A Operação “Bebidas Etílicas”, força-tarefa do Governo do Estado de fiscalização rigorosa do comércio de bebidas alcoólicas em Salvador, foi deflagrada na manhã desta segunda-feira (06), após reunião de alinhamento na sede da Superintendência de Proteção e Defesa do Consumidor (Procon-BA), no Centro da capital baiana. A ação mobiliza as equipes na inspeção de bares, depósitos e distribuidores de bebidas em diferentes regiões da cidade. A depender dos resultados da primeira etapa, a operação deverá ser estendida ao interior do estado.

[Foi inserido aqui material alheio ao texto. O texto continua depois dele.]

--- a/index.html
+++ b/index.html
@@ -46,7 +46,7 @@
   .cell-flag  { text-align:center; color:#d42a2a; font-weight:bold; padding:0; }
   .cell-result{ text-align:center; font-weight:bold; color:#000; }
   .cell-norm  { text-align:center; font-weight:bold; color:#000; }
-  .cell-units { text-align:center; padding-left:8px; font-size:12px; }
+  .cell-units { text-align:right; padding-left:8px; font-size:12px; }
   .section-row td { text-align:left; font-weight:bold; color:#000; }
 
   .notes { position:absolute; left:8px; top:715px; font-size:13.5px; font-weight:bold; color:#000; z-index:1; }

Fazem parte a Secretaria de Justiça e Direitos Humanos (SJDH), através do Procon-BA; a Secretaria de Segurança Pública (SSP), através da Polícia Civil (PC), do Departamento de Polícia Técnica (DPT), da Delegacia do Consumidor (Decon), e da Coordenação de Fiscalização de Produtos Controlados (CFPC); e a Secretaria de Saúde (Sesab), através da Diretoria de Vigilância Sanitária e Ambiental (DIVISA).

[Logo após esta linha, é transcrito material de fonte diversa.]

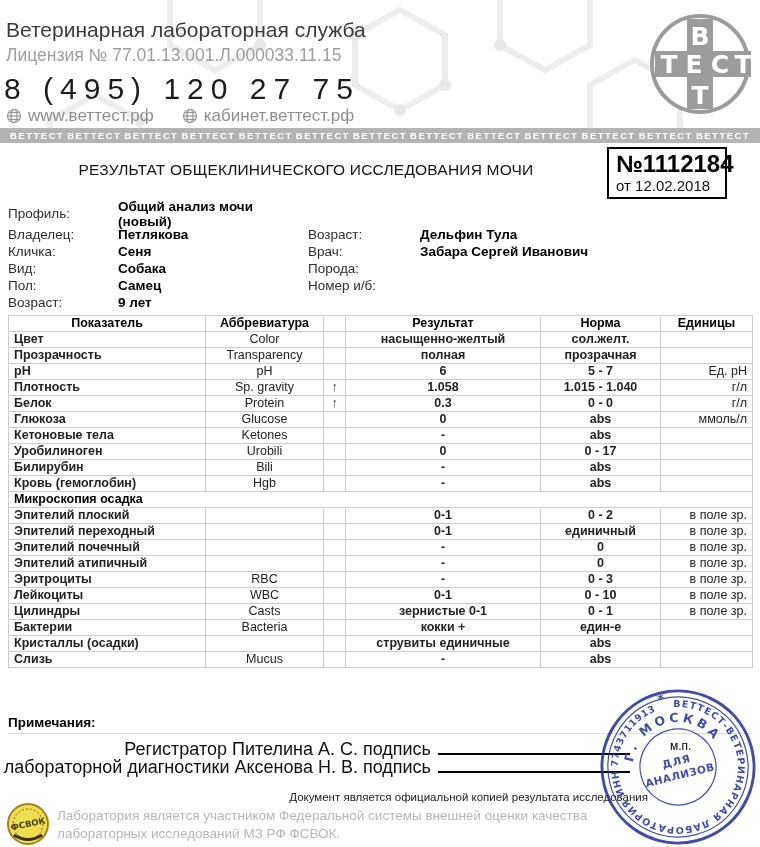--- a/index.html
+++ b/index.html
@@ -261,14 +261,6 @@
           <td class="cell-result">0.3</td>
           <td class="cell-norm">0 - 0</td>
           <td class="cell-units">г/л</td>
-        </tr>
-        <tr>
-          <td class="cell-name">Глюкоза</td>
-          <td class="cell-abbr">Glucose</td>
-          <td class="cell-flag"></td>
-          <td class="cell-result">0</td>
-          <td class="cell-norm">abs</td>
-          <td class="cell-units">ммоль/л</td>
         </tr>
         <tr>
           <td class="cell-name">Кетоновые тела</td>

“Vamos qualificar mais a nossa informação para que a gente possa desenvolver essa fiscalização de maneira mais integrada e mais rápida entre os órgãos. Tratamos do fluxo de como os órgãos de saúde podem acionar os órgãos da segurança pública para que esse processo seja mais rápido”, afirmou o secretário de Justiça e Direitos Humanos, Felipe Freitas. Ele lembrou que, nos próximos dias, será realizada uma reunião no Procon-BA com as associações de bares, restaurantes, hotéis distribuidores de bebidas, para que as instituições colaborem com a conscientização sobre os riscos de adulteração e falsificação e com o combate às redes criminosas que eventualmente pratiquem a adulteração de produtos.
Durante as inspeções, os fiscais vão analisar criteriosamente aspectos como origem e procedência dos produtos; validade, conservação e condições de armazenamento; regularidade da rotulagem; exposição adequada de preços e cumprimento das normas do Código de Defesa do Consumidor (CDC).
“Apesar do nosso estado ainda não ter casos confirmados, nós realizamos uma capacitação muito importante e podemos examinar itens, embalagens, informações visíveis, que já ajudam a eliminar e identificar esses produtos suspeitos e, nessas operações, recolher esse material para análise. É um avanço muito importante nesse momento delicado que nós estamos passando”, afirmou o superintendente do Procon, Tiago Venâncio.
Penalidades
Os estabelecimentos autuados na operação estarão sujeitos às sanções previstas pelo CDC, que incluem multas; apreensão e inutilização de produtos; proibição de fabricação ou fornecimento; suspensão temporária de atividades; cassação de licença ou permissão de uso; interdição total ou parcial do estabelecimento e intervenção administrativa.